Given request — Update the lines of every row by replacing "common name" with "vernacular name", keeping everything else unchanged, and leave the pictures out of your answer.

[Dataset rows]

[BEGIN]

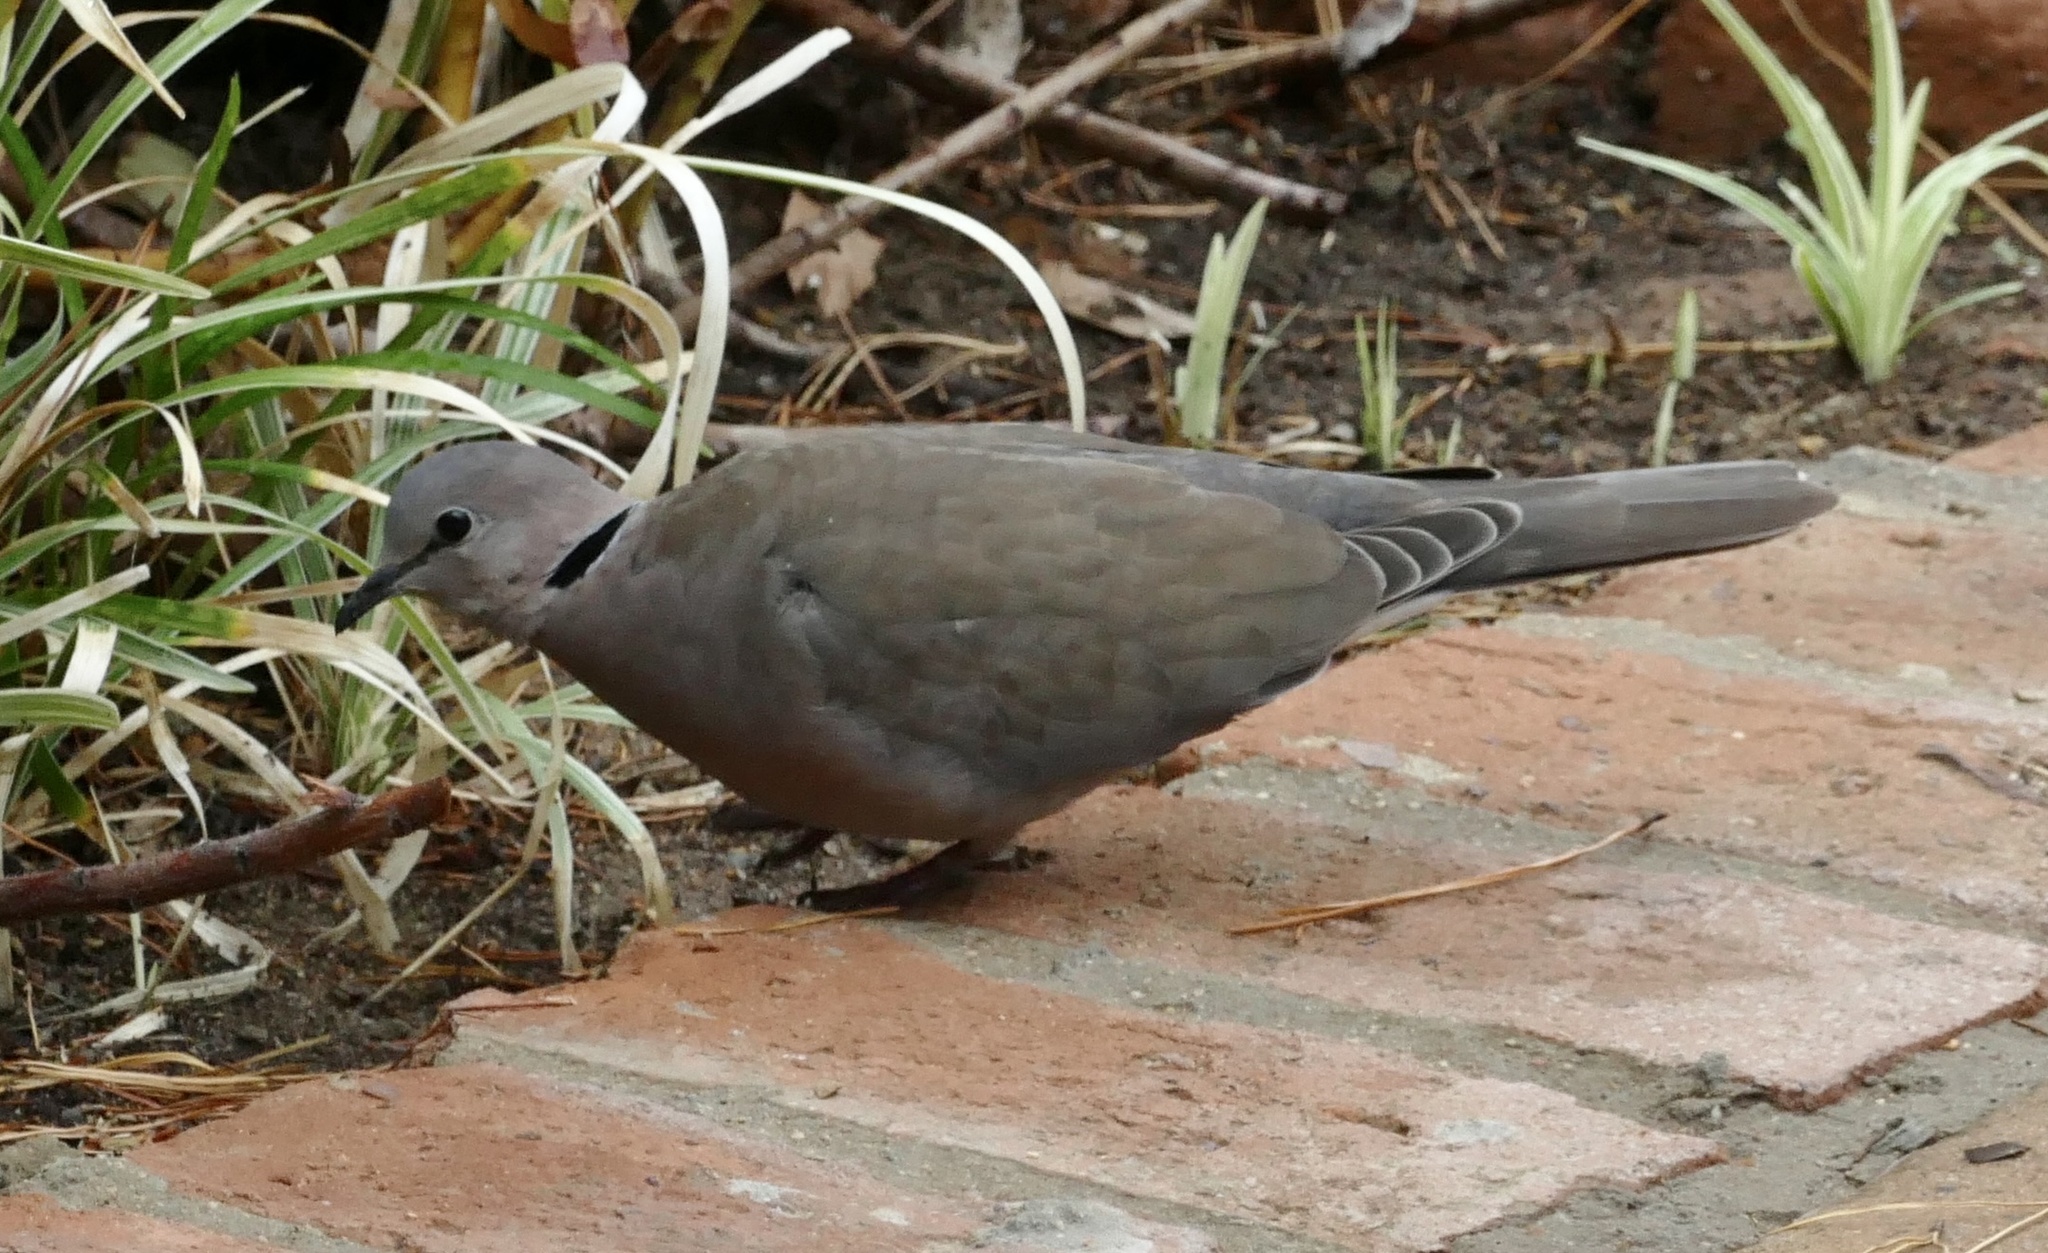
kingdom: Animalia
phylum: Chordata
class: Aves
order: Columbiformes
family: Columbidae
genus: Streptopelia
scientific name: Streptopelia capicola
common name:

[END]

Full solution —
kingdom: Animalia
phylum: Chordata
class: Aves
order: Columbiformes
family: Columbidae
genus: Streptopelia
scientific name: Streptopelia capicola
vernacular name:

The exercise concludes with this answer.